**Supplied information:**
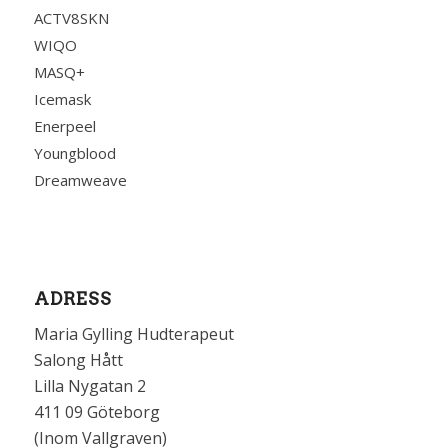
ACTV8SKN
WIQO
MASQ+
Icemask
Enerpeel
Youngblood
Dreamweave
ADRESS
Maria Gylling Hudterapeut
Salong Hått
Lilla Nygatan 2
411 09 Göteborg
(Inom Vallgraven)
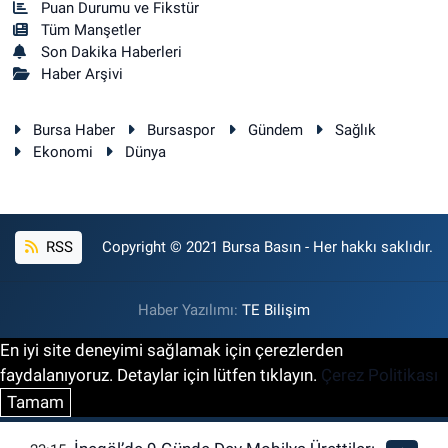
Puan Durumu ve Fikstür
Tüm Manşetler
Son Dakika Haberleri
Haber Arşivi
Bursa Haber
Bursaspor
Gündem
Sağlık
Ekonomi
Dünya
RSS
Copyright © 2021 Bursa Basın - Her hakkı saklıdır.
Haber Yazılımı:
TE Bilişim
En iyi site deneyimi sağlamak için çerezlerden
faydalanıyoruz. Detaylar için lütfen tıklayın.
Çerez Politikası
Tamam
==
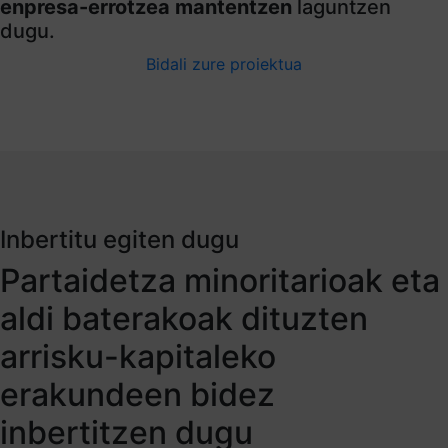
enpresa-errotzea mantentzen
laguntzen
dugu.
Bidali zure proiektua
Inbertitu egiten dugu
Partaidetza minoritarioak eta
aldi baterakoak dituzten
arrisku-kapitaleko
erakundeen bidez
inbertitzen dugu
---
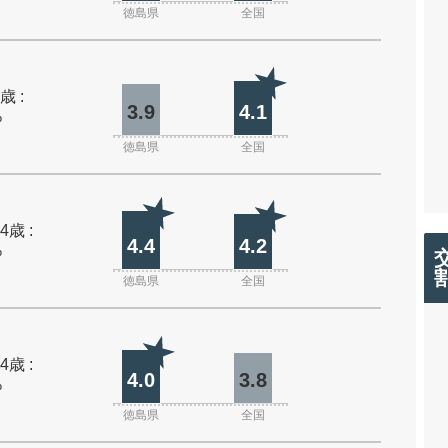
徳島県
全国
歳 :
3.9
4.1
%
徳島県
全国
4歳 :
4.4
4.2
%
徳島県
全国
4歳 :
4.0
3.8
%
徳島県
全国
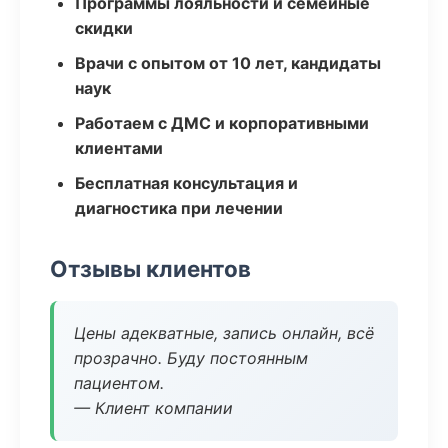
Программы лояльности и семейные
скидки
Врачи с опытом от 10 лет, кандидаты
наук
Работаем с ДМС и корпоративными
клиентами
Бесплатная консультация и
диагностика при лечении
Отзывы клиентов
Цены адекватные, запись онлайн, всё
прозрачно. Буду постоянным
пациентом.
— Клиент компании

**Your goal:** Return the lines above that include the string "için".

**Solution:**
En iyi site deneyimi sağlamak için çerezlerden
faydalanıyoruz. Detaylar için lütfen tıklayın.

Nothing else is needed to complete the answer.